I am very fortunate to have a new friend in my life, Nina Motta’s brother, David.
They were raised in a musical family and David Einhorn has established himself as a leading bassist. Although he lived in Martinique for the past several years, he has recently returned to South Florida to resume his jazz career here as well as continue his other vocation as a journalist.
David has played with some of the great musicians of our time, and was bassist with jazz pianist Dick Morgan for some 20 years, with several CD recordings. He’s also played with Anita O’Day, Kai Winding, Nat Adderly, Woody Herman, among others. While in the Caribbean he recorded and toured with jazz pianist Reginald Policard.
Knowing that I play the piano he suggested we get together once a week and play some standards as well jazz classics.
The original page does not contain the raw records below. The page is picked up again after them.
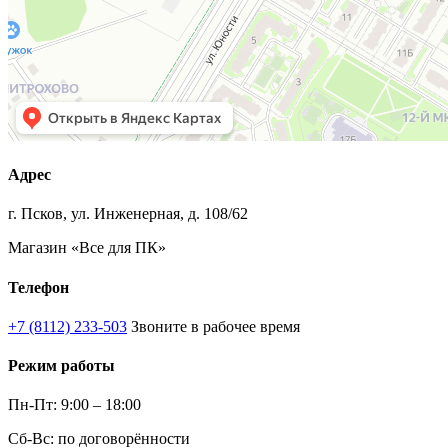
Адрес
г. Псков, ул. Инженерная, д. 108/62
Магазин «Все для ПК»
Телефон
+7 (8112) 233-503
Звоните в рабочее время
Режим работы
Пн-Пт: 9:00 – 18:00
Сб-Вс: по договорённости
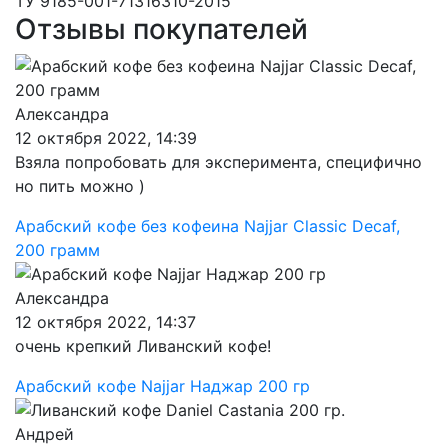
ТУ 9185-001-71316310-2015
Отзывы покупателей
Александра
12 октября 2022, 14:39
Взяла попробовать для эксперимента, специфично
но пить можно )
Арабский кофе без кофеина Najjar Classic Decaf,
200 грамм
Александра
12 октября 2022, 14:37
очень крепкий Ливанский кофе!
Арабский кофе Najjar Наджар 200 гр
Андрей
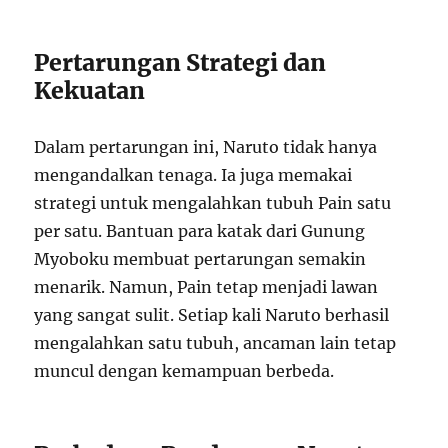
Pertarungan Strategi dan
Kekuatan
Dalam pertarungan ini, Naruto tidak hanya
mengandalkan tenaga. Ia juga memakai
strategi untuk mengalahkan tubuh Pain satu
per satu. Bantuan para katak dari Gunung
Myoboku membuat pertarungan semakin
menarik. Namun, Pain tetap menjadi lawan
yang sangat sulit. Setiap kali Naruto berhasil
mengalahkan satu tubuh, ancaman lain tetap
muncul dengan kemampuan berbeda.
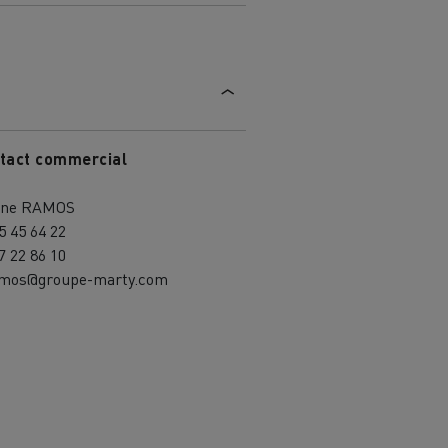
tact commercial
ène RAMOS
5 45 64 22
7 22 86 10
amos@groupe-marty.com
MARSEILLE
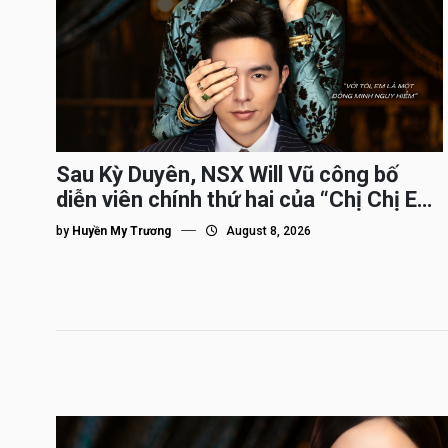
Sau Kỳ Duyên, NSX Will Vũ công bố
diễn viên chính thứ hai của “Chị Chị Em
Em 3″
by
Huyền My Trương
August 8, 2026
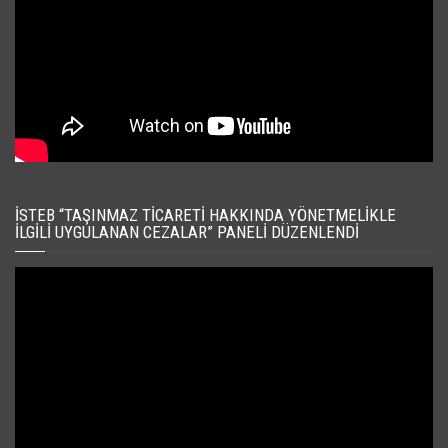
İSTEB “TAŞINMAZ TICARETI HAKKINDA YÖNETMELIKLE
İLGILI UYGULANAN CEZALAR” PANELI DÜZENLENDI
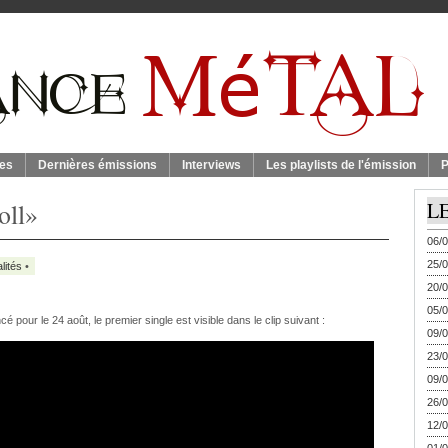
es
Dernières émissions
Interviews
Les playlists de l'émission
P
roll»
L
06/0
25/0
lités
•
20/0
05/0
é pour le 24 août, le premier single est visible dans le clip suivant :
09/0
23/0
09/0
26/0
12/0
I am not a jazz musician, so I wondered why he would want to invest the effort, but as he explained it was all part of getting back in the grove, particularly with songs from The Great American Songbook, which given a lead sheet, I can play almost anything written. Meanwhile I dabble still at jazz compositions, particularly ones by Bill Evans, a great enigma to me as a pianist, beautiful melodies with harmonic and dissonance challenges.
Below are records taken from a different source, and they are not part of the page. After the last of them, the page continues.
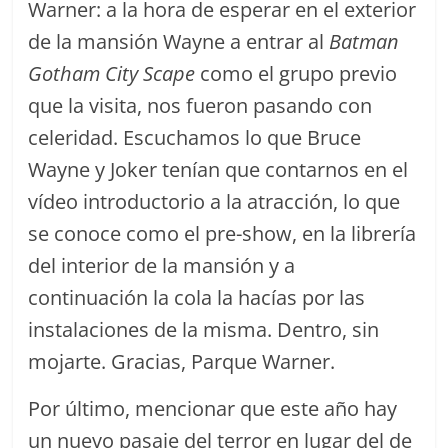
Warner: a la hora de esperar en el exterior
de la mansión Wayne a entrar al
Batman
Gotham City Scape
como el grupo previo
que la visita, nos fueron pasando con
celeridad. Escuchamos lo que Bruce
Wayne y Joker tenían que contarnos en el
vídeo introductorio a la atracción, lo que
se conoce como el pre-show, en la librería
del interior de la mansión y a
continuación la cola la hacías por las
instalaciones de la misma. Dentro, sin
mojarte. Gracias, Parque Warner.
Por último, mencionar que este año hay
un nuevo pasaje del terror en lugar del de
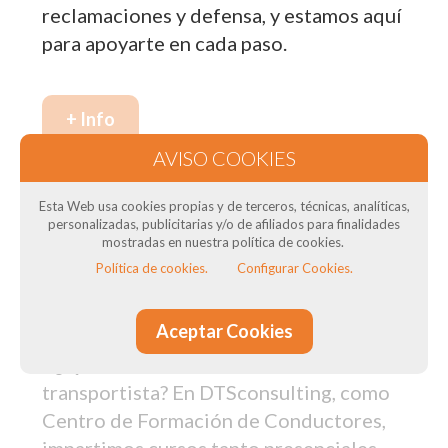
reclamaciones y defensa, y estamos aquí
para apoyarte en cada paso.
+ Info
Nuestros cursos de formación
Esta Web usa cookies propias y de terceros, técnicas, analíticas,
en L'Hospitalet de Llobregat: Para
personalizadas, publicitarias y/o de afiliados para finalidades
mostradas en nuestra política de cookies.
transportistas
Política de cookies.
Configurar Cookies.
¿Necesitas el Curso CAP para tus
Aceptar Cookies
conductores? ¿Necesitas curso de ADR
? ¿Quieres obtener el título del
transportista? En DTSconsulting, como
Centro de Formación de Conductores,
After soloing all my life, other than accompanying a singer at one time, playing with a bassist has issues for me. Suddenly, timing becomes paramount. Alone, I’ll add or delete beats here and there, where I “feel” the music. It’s difficult for anyone trying to accompany a musical maverick. So David as been a taskmaster as well and I look forward to our usual Tuesday sessions as learning moments. But that will soon end for the summer when we depart for our boat in Connecticut, but hopefully our sessions will resume in the fall.
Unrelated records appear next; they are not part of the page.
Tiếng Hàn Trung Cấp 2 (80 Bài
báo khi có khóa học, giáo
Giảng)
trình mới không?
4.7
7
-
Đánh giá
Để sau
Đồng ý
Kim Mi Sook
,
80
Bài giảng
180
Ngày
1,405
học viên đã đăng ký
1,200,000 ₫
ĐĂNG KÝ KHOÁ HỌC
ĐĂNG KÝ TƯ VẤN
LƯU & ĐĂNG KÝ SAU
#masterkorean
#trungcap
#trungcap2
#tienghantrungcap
As David eases back into the South Florida jazz scene, I asked him to keep us apprised of any local gigs he might have and he told me that he would be performing (this past Sunday) at the Jupiter Jazz Society’s 2nd anniversary Sunday Jazz Jam session at the Double Roads Tavern in Jupiter. Little did we know about this Society and the fabulous stage at the Double Roads (and great Tavern food too). This jam session is every Sunday from 5 – 9 and anyone with serious talent can sit in, but as a special occasion, they started off with a professional jazz gig, Jérôme-Degey on guitar, John D. Beers III on trumpet, David Einhorn on bass, Goetz Kujack on drums and Rick Moore on keys (Cherie and Rick Moore are co-founders of the Jupiter Jazz Society). David even inveigled Rick’s group to play a Bill Evans piece in our honor, an embarrassing pleasure. For an hour this group improvised some of the great jazz classics. Where have we been Ann and I wondered? We’ll now be at the Double Roads on Sunday nights when we can.
Once their set was over, and “Dr. Bob” an ophthalmologist had sat in at the keyboards, it was time to hand over the event to the "Jupiter Jazz Youth Ensemble." If this is the future of jazz it is in good hands. These kids were fabulous.
As the photograph attests, David goes into another world when he plays. He’s as intense as I’ve ever seen a bassist and we asked David during the break, just exactly what he is experiencing at those moments. He replied that the music must come through you, almost from another place. He’s found that sacred piece of real estate.
We’ll be back and anyone in the area reading this blog who loves jazz is encouraged to do so as well. Maybe next year I’ll pick out a lead sheet and try to do something myself with the group. Although an electronic keyboard is not my thing, and playing with a group would test my skills, one never knows!